═════ EXERCISE MATERIALS ═════

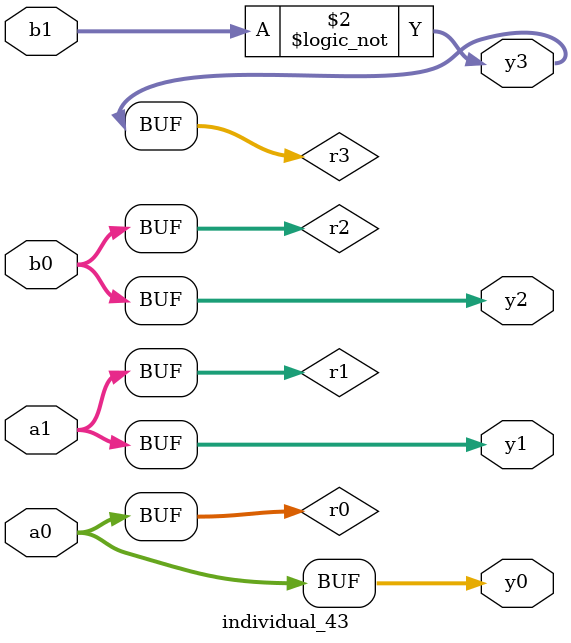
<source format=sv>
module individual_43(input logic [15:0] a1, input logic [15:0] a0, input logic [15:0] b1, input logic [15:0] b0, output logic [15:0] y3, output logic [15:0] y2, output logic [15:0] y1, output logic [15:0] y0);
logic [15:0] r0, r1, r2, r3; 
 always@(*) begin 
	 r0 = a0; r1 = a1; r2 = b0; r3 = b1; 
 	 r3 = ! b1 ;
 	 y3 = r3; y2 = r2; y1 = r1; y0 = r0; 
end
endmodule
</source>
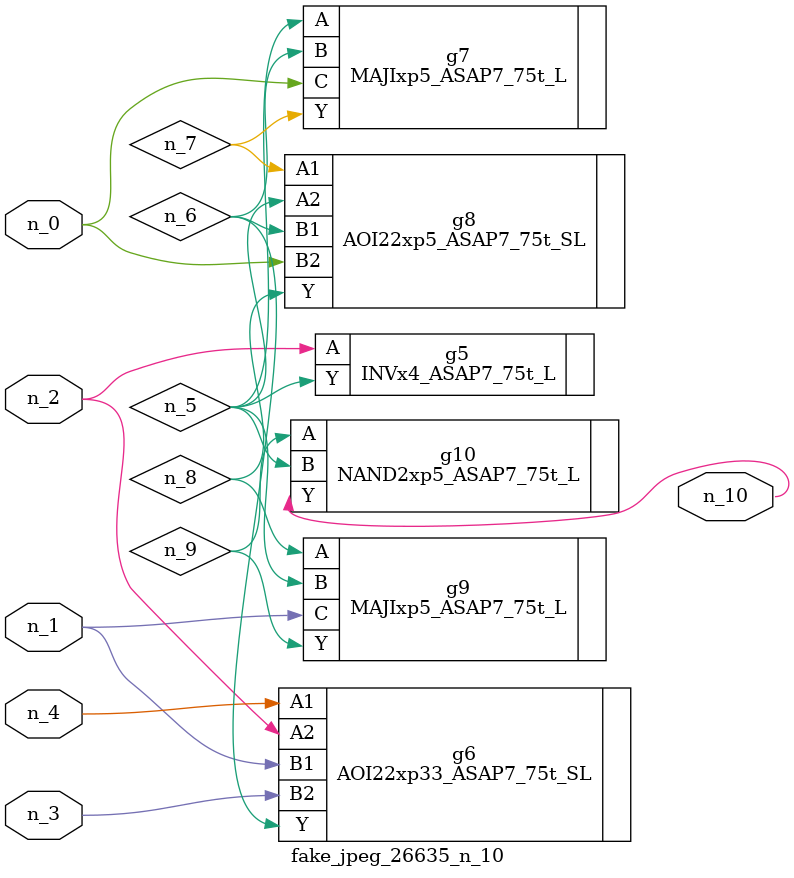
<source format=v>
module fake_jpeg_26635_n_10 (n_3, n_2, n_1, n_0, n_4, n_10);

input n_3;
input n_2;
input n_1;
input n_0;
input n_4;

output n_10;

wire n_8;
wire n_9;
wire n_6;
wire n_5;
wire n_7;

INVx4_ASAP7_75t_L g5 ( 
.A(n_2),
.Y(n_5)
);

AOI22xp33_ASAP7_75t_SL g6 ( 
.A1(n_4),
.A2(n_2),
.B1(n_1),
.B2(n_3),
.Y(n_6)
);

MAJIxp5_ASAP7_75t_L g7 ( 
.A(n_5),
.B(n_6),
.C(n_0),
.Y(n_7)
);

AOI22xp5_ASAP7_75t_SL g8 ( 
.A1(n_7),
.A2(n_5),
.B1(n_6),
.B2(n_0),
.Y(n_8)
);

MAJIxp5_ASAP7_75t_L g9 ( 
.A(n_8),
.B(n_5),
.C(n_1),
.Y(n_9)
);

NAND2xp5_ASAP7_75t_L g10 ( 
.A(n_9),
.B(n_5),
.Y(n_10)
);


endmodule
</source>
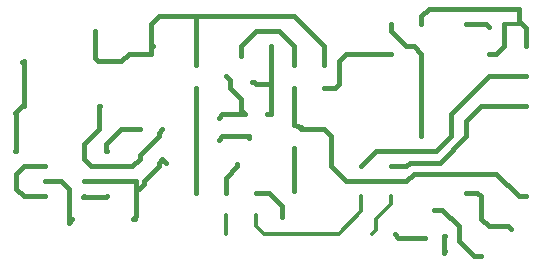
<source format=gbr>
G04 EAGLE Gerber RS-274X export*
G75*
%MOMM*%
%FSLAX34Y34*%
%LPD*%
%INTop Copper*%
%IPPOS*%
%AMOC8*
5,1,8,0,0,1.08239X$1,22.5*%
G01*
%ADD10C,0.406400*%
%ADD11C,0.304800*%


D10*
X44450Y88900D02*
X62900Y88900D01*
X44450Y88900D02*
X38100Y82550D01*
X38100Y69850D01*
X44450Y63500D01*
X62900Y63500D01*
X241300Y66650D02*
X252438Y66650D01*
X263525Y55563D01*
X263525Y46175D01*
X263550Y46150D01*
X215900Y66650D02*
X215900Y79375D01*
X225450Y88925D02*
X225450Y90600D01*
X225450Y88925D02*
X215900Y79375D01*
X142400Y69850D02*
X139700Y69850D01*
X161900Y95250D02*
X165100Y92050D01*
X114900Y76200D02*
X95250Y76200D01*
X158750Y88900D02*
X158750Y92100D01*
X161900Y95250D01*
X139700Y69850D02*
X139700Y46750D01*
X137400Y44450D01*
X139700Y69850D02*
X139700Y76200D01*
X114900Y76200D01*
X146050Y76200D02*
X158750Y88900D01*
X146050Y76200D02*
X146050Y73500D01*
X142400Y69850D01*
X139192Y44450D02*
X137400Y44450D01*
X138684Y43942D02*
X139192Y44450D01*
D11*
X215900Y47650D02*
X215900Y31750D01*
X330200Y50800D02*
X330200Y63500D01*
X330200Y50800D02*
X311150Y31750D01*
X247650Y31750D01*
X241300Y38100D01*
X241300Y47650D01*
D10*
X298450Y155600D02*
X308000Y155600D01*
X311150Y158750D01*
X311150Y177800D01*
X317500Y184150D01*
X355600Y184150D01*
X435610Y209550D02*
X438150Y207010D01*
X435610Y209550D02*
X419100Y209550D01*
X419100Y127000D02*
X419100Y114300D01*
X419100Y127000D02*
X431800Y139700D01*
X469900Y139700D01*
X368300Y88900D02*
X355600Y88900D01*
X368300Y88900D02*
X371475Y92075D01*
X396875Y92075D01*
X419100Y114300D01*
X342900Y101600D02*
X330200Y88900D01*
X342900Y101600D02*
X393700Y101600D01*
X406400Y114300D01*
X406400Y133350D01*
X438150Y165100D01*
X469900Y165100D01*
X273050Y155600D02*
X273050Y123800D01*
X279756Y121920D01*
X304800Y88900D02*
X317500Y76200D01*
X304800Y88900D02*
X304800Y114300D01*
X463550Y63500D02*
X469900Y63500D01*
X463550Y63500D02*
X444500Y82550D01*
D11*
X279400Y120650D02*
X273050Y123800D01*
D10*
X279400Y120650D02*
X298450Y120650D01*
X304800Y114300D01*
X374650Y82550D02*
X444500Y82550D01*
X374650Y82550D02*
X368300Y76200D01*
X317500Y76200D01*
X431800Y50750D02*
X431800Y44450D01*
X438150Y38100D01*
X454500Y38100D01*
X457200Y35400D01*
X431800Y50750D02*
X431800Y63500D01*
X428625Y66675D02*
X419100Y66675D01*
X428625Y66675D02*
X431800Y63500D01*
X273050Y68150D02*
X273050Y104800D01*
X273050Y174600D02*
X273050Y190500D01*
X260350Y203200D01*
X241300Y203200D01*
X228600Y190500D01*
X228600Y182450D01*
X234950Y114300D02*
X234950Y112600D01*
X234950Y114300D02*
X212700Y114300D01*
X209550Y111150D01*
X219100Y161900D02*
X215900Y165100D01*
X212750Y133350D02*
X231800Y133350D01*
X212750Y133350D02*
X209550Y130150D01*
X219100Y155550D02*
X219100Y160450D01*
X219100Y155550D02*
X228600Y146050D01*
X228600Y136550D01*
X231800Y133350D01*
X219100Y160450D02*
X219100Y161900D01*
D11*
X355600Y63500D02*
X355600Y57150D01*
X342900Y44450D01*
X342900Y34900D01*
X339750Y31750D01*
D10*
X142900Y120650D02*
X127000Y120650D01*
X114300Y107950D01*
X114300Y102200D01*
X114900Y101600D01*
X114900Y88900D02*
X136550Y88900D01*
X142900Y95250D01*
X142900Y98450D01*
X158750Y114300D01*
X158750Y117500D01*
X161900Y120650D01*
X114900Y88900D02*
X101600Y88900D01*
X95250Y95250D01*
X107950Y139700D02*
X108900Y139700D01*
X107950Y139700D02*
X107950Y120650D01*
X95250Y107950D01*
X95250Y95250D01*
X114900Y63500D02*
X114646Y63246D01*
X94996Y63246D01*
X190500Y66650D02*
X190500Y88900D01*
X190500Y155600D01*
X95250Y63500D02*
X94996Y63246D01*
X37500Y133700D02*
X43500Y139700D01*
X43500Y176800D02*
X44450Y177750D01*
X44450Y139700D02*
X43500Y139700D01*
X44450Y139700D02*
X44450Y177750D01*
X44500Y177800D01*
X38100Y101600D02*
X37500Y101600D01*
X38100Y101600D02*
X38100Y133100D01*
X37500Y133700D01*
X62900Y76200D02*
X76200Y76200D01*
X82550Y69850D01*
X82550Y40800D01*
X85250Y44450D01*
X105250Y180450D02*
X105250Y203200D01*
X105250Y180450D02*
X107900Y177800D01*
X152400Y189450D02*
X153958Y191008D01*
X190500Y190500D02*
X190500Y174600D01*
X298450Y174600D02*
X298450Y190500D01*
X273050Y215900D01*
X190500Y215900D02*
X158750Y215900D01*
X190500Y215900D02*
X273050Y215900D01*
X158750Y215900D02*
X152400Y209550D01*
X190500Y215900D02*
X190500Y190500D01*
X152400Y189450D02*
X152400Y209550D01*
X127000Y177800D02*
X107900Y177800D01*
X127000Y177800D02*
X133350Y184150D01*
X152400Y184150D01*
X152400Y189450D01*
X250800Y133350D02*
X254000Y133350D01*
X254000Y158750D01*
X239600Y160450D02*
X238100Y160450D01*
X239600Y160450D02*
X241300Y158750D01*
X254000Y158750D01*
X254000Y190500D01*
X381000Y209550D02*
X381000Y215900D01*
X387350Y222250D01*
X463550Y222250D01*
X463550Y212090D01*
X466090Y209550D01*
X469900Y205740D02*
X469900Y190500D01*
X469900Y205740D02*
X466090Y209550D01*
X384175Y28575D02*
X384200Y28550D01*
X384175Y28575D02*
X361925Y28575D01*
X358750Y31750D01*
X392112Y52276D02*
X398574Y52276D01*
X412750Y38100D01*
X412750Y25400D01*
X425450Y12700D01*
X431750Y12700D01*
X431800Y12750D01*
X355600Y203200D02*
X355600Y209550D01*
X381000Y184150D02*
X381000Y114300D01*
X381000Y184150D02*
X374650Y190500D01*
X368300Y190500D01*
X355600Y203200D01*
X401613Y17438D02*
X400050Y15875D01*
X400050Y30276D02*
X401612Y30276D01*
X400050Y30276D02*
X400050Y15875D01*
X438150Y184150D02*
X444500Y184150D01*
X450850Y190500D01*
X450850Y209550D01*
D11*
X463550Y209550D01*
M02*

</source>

═════

:: WHAT IS NEEDED ::
Give every line of the material that includes the string "format".

:: SOLUTION BELOW ::
<source format=sv>
<source format=v>
<source format=gbr>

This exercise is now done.